Registrati ora o effettua il login per leggere gratis tutti gli articoli di improbabile.it

ANALISI ROTAZIONI: MAGACIRCE

ANALISI ROTAZIONI: MAGACIRCE

Nell’ultimo domenicale di Mastergoal, la vittoria è andata a “ICEMAC” che ha schierato solo tre formazioni. Ma tra i regular il migliore è stato questa volta “MAGACIRCE” che si è schierato con le sue 13 formazioni centrando un buon quarto posto. Vediamo quali sono state le sue scelte e soprattutto con che frequenza ha utilizzato la sua lista vincente.

Analisi Rotazioni: MAGACIRCE al Serie A Domenica 3.500€ GRT

Buona prova dicevamo, ad un passo dal podio e con altri due ITM (Squadre a premio). Un profitto discreto anche se certamente sarebbe bastato appena qualche decimo di punto per incrementare decisamente il suo bottino. Bisogna comunque prendere quello che viene, e magari valutare proprio in fase di analisi le scelte fatte.

In questo caso, MAGACIRCE ha utilizzato ben 36 giocatori nella sua lista, non proprio pochi considerando che c’erano soltanto due partite in programma (quindi 44 giocatori in campo… praticamente quasi tutti utilizzati almeno una volta…). Più precisamente: 4 portieri, 12 difensori, 11 centrocampisti e 9 attaccanti. Davvero un range molto ampio.

Di contro come sappiamo, aumentando il numero di scelte o si aumentano anche i “fissi” (in modo da avere meno slot da girare), oppure c’è bisogno di azzeccare l’incastro giusto.

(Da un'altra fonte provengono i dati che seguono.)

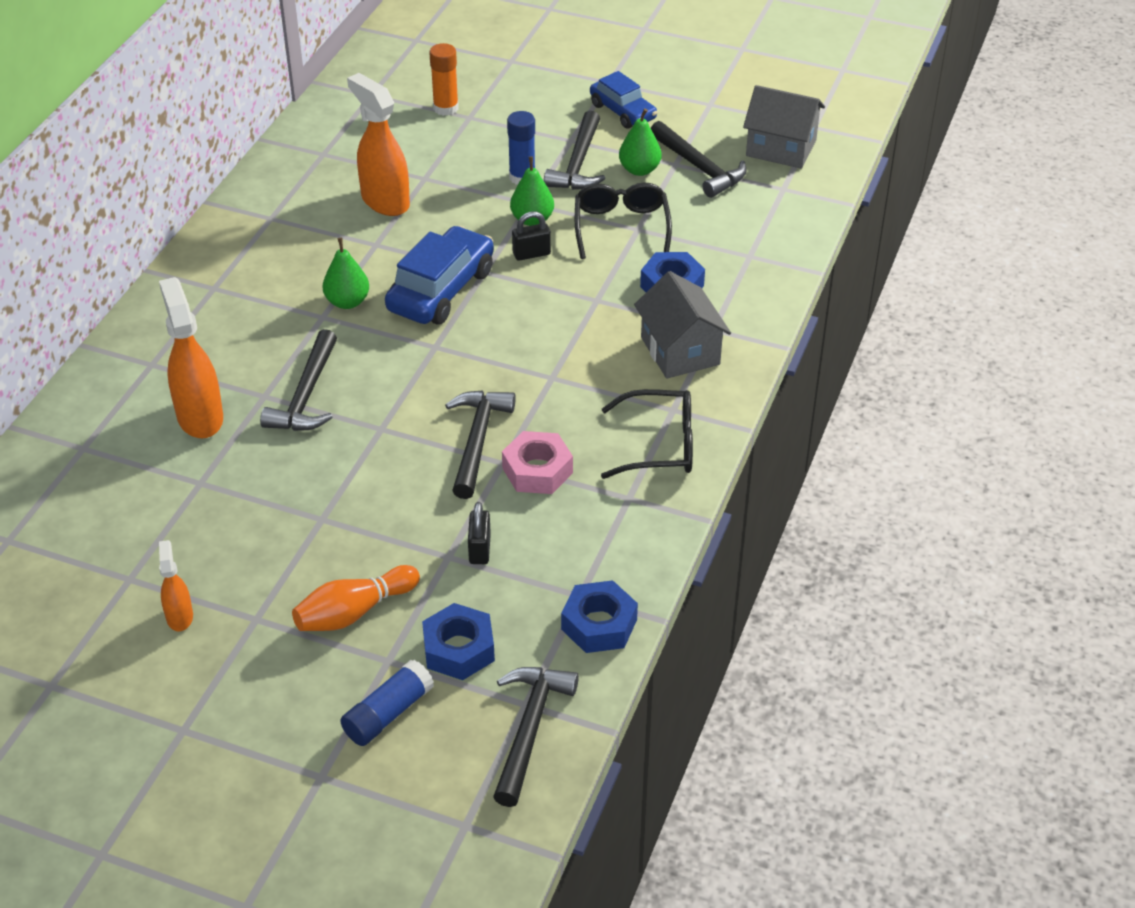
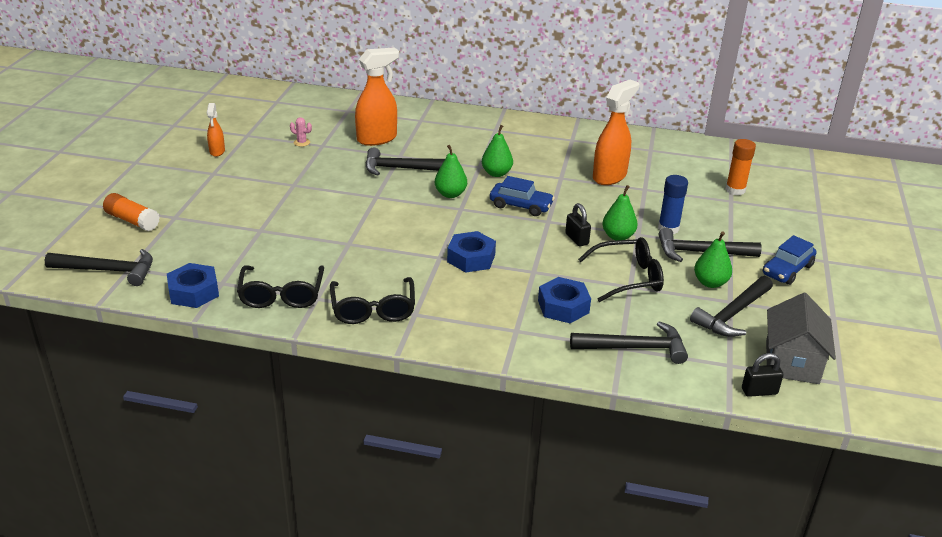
camera: 80 degrees right, 10 degrees down
(179, 616) = (217, 151): orange spray bottle -> orange spray bottle turned 105 degrees clockwise
(182, 507) = (302, 142): none -> pink cactus
(354, 612) = (215, 202): orange bowling pin -> none
(388, 713) = (132, 221): blue glue stick -> orange glue stick
(394, 352) = (450, 194): none -> green pear
(441, 290) = (521, 206): blue car -> blue car, size x0.64
(459, 649) = (179, 240): blue nut -> blue nut (471, 258)
(477, 441) = (368, 232): black hammer -> black hammer (634, 348)
(480, 549) = (266, 241): black padlock -> black padlock (759, 391)
(537, 470) = (341, 257): pink nut -> none
(618, 532) = (281, 295): none -> black glasses
(680, 351) = (484, 314): grey house -> none

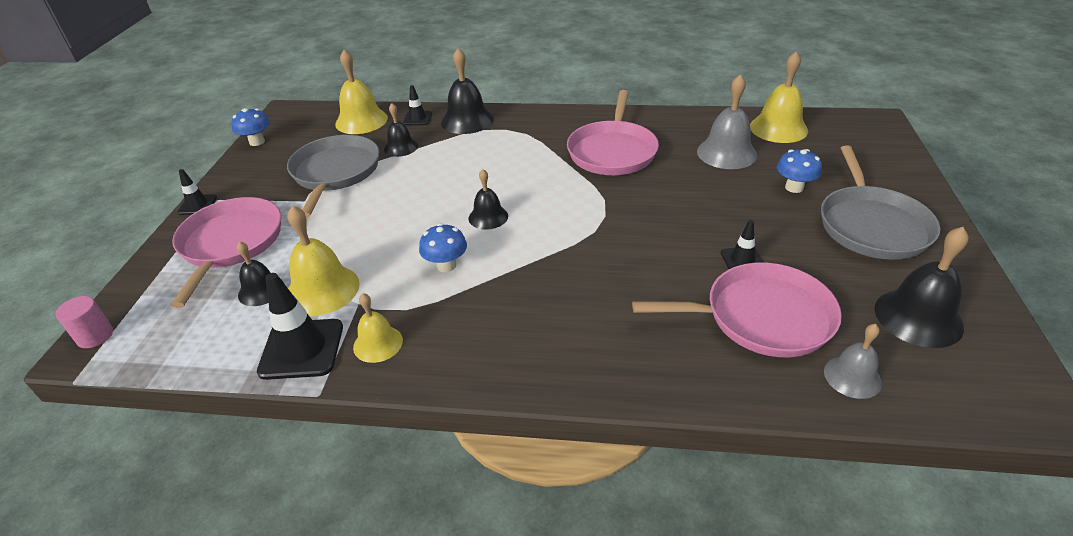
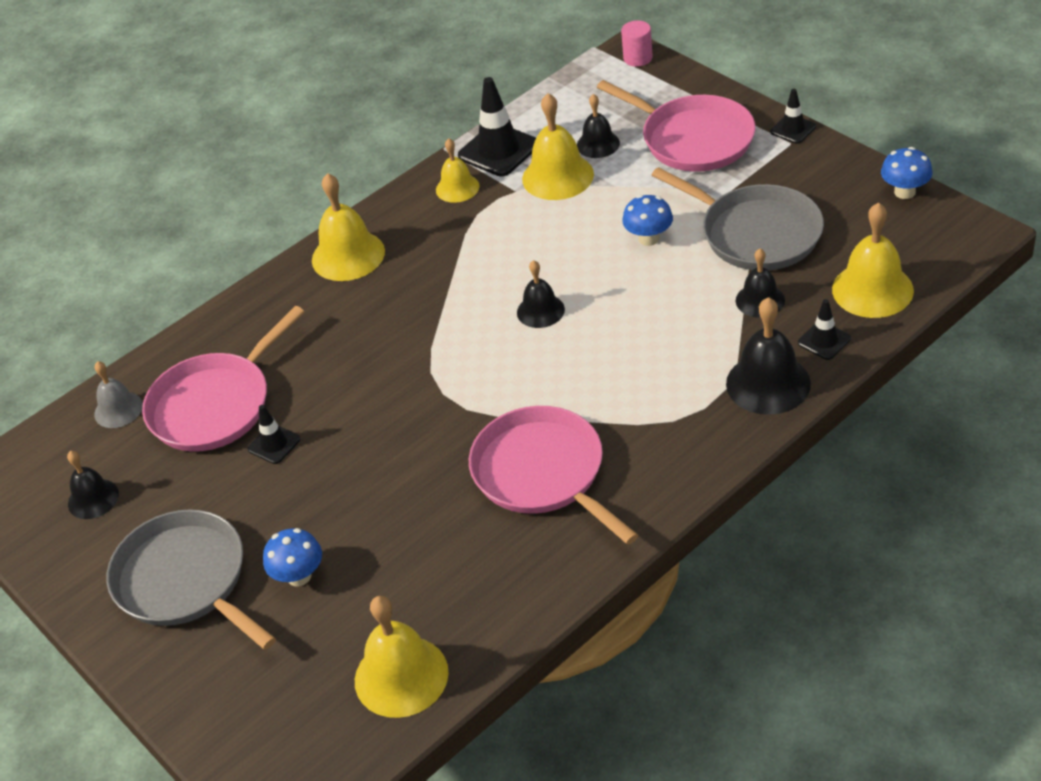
camera: 135 degrees right, 5 degrees up
(446, 265) = (502, 255): blue mushroom -> blue mushroom (649, 238)
(527, 358) = (348, 255): none -> yellow bell
(726, 153) = (419, 574): grey bell -> none
(918, 317) = (93, 498): black bell -> black bell, size x0.61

Che in questo caso è riuscito solo in parte. AUDERO nella formazione migliore infatti, è sicuramente stato un grosso handicap (una decina di punti regalati).

In difesa viceversa, con un BIRAGHI quasi sempre presente ma non certo molto positivo, ecco che è arrivato l’incastro giusto con PEZZELLA, il migliore del reparto. Tutti gli altri in effetti, erano abbastanza equiparabili in termini di punteggio, per cui erano possibili combinazioni diverse senza perdere niente.

Situazione diversa a centrocampo, dove in pratica tutti i migliori punteggi erano nella fascia ad alta frequenza di scelta, quindi molto spesso si sono avuti ottimi punteggi con buoni incastri di formazione. Per sua fortuna invece, i punteggi più bassi sono stati anche tra quelli meno utilizzati.

L’attacco ha fatto davvero la differenza però. Da una parte c’è voluta la combo tra QUAGLIARELLA e MURIEL per ottenere il 4° posto. Dall’altra spicca l’alta frequenza per il neo arrivato SANSONE, che non ha fatto malissimo con i suoi 15 punti, ma è strano vederlo come il più utilizzato del reparto (la media totale è del 21%, mentre qua siamo oltre il 61%). Gli altri attaccanti invece, sono più o meno sulle medie generali.

In sostanza, come sempre accade è necessario incolonnare bene i top player, questa volta non si è ottenuto il massimo proprio in virtù di un portiere fallace molto probabilmente. Forse si poteva provare a calare un attimo il numero di scelte per concentrare almeno qualche rotazione in più. Quindi come si suol dire… bene, ma non benissimo.